Laerte, che ha prese il nome dalla cittadina ionica in cui è stato messo in condizione di prendere il volo, è un giovane avvoltoio maschio, balzato agli onori della cronaca perchè è un raro esempio di rapace nato in cattività.
Oggi si libra libero nel suo ambiente naturale dell'Africa, che ha raggiunto nel suo viaggio migratorio per svernare, dopo essere stato avvistato nell'Isola di Marettimo a 650 chilometri dalla zona del rilascio.

Il rapace, conosciuto anche come «avvoltoio degli egizi», fu liberato, per prendere il volo in autonomia nello scorso agosto, nella Gravina di Laterza in seguito ad un accordo tra la provincia di Grosseto, attraverso al suo assessorato alla Conservazione della Natura, l'Ufficio Parchi e Riserve naturali della Regione Puglia, WWF, LIPU e Comune ionico.
La gravina laertina è stata anche prescelta perché per essa è stato avviato un progetto POR-Puglia "Piano d'adozione per la conservazione del Capovaccaio - Area delle gravine", curato dallo stesso Comune di Laterza.
Un'area, quindi, dove tutte le condizioni climatiche ed ambientali hanno consentito che il rapace potesse essere liberato, oltre ad essere - come è stato spiegato in un recente specifico forum tenutosi nella Cittadella comunale della Cultura - qualificato punto di riferimento nella Terra delle Gravine, può contare sull'importante Oasi Lipu.

Laerte è stato portato all'età di due mesi nella gravina ionica da Semproniano, ove sorge il centro di riproduzione gestito dal WWF della Toscana, dotato di anelli di riconoscimento.
Le nuove dimore pugliesi di Laerte, antecedentemente il suo primo volo, sono divenute, quindi, le cavità rocciose della gravina del territorio, in cui, antecedentemente, erano state già preparate le zone di alimentazione e controllo.
Tutto, però, con l'attenzione da parte degli esperti, che lo hanno continuamente monitorato con un sistema di videocamere, di fargli evitare ogni contatto con le persone e non condizionarne le abitudini. Laerte si è abituato presto agli anfratti della murgia ionica come fossero il suo luogo di nascita e si spera che negli anni futuri diventeranno luoghi sicuro per nidificare.

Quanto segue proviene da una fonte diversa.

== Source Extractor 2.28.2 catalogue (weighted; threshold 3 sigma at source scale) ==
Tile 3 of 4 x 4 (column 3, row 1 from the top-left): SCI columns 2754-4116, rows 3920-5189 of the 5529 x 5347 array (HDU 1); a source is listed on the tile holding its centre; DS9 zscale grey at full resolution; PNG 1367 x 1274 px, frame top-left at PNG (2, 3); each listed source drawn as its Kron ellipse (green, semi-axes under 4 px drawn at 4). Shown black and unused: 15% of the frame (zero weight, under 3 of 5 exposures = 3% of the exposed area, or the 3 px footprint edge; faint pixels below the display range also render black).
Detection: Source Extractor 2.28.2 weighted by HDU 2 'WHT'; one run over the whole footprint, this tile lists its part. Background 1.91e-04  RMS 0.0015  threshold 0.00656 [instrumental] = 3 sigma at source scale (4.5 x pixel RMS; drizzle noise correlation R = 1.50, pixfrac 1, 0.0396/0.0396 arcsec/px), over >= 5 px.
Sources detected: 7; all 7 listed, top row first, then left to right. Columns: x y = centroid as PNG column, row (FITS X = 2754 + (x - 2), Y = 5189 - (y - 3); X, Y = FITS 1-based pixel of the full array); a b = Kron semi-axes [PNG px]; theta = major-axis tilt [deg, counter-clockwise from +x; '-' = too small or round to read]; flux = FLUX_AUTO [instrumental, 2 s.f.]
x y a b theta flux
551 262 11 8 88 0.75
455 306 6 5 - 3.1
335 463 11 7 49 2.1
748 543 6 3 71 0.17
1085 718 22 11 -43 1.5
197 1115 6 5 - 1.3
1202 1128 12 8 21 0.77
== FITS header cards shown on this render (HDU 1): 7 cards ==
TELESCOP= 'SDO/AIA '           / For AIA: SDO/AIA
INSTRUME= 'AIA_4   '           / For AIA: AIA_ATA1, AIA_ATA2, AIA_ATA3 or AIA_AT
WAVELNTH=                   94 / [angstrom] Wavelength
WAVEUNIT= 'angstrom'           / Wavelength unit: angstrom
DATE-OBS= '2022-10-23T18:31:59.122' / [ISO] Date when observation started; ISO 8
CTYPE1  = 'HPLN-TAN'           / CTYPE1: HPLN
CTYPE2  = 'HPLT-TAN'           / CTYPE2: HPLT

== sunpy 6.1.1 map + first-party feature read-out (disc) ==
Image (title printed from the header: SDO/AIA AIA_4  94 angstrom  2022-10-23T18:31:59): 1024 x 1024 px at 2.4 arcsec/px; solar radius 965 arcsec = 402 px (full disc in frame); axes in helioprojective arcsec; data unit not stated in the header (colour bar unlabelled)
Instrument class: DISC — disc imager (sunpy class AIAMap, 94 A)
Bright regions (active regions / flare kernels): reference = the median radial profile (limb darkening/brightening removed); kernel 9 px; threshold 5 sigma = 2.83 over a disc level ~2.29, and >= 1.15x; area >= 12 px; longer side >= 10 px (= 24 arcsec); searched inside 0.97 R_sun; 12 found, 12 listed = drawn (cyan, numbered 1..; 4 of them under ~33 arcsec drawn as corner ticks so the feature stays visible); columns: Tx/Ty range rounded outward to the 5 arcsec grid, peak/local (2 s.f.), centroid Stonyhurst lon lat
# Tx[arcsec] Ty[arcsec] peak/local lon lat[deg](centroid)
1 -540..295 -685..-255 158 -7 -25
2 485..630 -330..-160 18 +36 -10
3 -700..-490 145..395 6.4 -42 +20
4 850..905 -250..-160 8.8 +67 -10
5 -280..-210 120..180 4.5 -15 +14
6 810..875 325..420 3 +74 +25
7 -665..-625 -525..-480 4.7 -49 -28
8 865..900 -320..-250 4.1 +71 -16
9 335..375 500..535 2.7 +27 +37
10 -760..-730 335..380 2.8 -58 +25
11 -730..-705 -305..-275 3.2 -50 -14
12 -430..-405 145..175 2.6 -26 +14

L'avventura della vita in autonomia per Laerte è iniziata il 22 agosto scorso, quando ha preso definitivamente il vento e la rotta per migrare verso il Nord dell'Africa sahariana in compagnia di altri suoi simili adulti.
Il recente fortunato avvistamento del capovaccaio, nei pressi della Tunisia, è ritenuto un riuscito esperimento della tecnica di rilascio «Hacking» applicata per la prima volta a uccelli migranti ed è considerato anche una vittoria per la stessa oasi laertina.
Qui il rapace, insieme ad uno stormo di adulti, ha messo in mostra le sue tre penne remiganti decolorate sull'ala sinistra per il riconoscimento e l'anello blu con la scritta bianca "IBT".
L'ospitalità fornita per la riproduzione del rapace - è stato sostenuto nel corso del forum - fa riproporre l'urgenza di definire il Parco regionale delle Gravine, anche quale tutela di una risorsa faunistica indispensabile all'equilibrio dell'eco-sostenibilità ambientale e di cui Laerte potrà giovarsene al suo ritorno atteso fra tre-quattro anni.